-- DATA EXTRACTS --
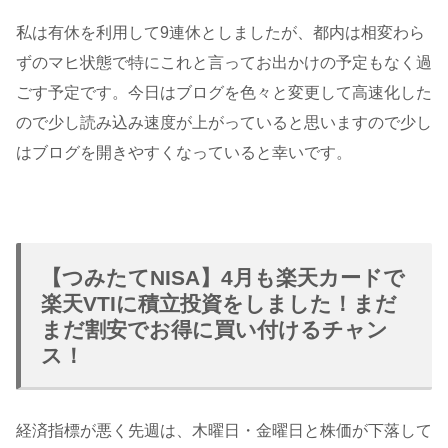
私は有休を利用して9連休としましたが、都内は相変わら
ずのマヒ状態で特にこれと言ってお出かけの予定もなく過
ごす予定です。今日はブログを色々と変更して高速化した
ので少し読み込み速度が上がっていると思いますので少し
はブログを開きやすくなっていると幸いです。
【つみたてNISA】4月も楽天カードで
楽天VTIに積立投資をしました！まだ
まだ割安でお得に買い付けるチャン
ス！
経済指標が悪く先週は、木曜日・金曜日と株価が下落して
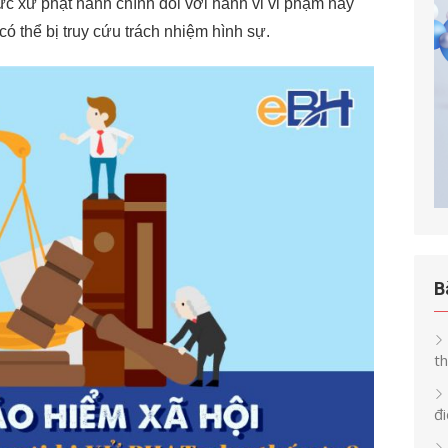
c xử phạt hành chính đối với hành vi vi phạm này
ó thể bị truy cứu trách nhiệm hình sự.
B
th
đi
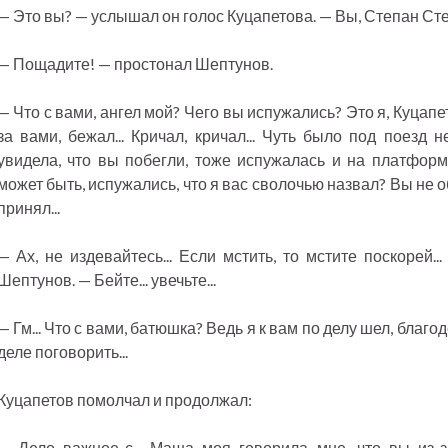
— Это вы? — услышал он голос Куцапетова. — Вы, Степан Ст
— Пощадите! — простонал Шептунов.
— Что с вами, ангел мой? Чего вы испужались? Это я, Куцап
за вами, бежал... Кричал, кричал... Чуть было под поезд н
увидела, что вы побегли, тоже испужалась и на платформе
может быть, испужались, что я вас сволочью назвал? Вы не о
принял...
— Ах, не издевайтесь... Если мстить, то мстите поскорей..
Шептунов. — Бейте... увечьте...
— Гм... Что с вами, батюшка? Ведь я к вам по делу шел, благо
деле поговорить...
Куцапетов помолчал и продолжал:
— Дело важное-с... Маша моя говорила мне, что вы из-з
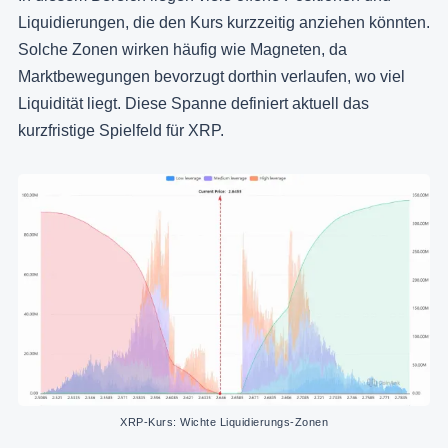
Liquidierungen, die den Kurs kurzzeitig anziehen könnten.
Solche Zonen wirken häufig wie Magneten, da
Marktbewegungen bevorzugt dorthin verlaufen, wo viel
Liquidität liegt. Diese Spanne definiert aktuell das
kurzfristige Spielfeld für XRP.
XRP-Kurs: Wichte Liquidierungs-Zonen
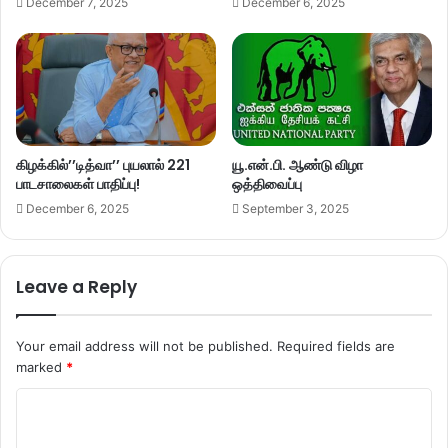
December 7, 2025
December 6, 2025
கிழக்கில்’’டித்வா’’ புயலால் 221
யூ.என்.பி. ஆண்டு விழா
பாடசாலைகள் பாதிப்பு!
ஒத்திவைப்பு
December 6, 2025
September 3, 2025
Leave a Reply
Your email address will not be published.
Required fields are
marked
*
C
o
---
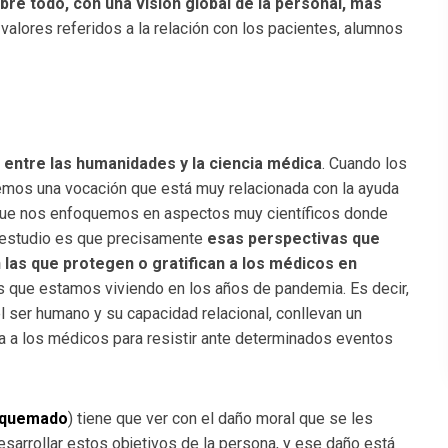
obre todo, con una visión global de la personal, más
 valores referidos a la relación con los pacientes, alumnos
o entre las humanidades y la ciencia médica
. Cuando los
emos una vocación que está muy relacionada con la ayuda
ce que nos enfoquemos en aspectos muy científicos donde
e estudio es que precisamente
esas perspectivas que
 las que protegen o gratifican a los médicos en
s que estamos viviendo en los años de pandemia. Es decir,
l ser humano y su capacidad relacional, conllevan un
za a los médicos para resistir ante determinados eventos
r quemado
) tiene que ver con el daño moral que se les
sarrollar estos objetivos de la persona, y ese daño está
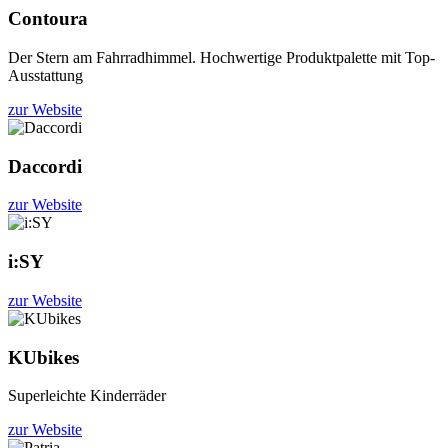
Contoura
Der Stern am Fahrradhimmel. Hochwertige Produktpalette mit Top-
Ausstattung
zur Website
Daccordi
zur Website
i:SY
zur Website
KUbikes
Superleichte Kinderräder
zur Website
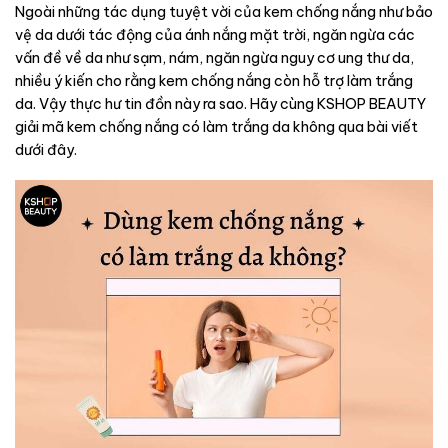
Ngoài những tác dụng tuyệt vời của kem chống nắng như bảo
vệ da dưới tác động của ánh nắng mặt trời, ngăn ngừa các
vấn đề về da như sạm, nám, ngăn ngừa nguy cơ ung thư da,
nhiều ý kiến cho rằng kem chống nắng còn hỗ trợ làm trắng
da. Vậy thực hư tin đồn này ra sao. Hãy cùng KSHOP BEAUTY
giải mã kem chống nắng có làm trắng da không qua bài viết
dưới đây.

-- DIRECTIVE --
Word for word, write out the lines above running from the one with "私は有休を利用して9連休としましたが、都内は相変わら" up to and including the one with "Пощадите! — простонал Шептунов.". Drop any picture.

-- EXERCISE ANSWER --
私は有休を利用して9連休としましたが、都内は相変わら
ずのマヒ状態で特にこれと言ってお出かけの予定もなく過
ごす予定です。今日はブログを色々と変更して高速化した
ので少し読み込み速度が上がっていると思いますので少し
はブログを開きやすくなっていると幸いです。
【つみたてNISA】4月も楽天カードで
楽天VTIに積立投資をしました！まだ
まだ割安でお得に買い付けるチャン
ス！
経済指標が悪く先週は、木曜日・金曜日と株価が下落して
c xử phạt hành chính đối với hành vi vi phạm này
ó thể bị truy cứu trách nhiệm hình sự.
B
th
đi
— Это вы? — услышал он голос Куцапетова. — Вы, Степан Ст
— Пощадите! — простонал Шептунов.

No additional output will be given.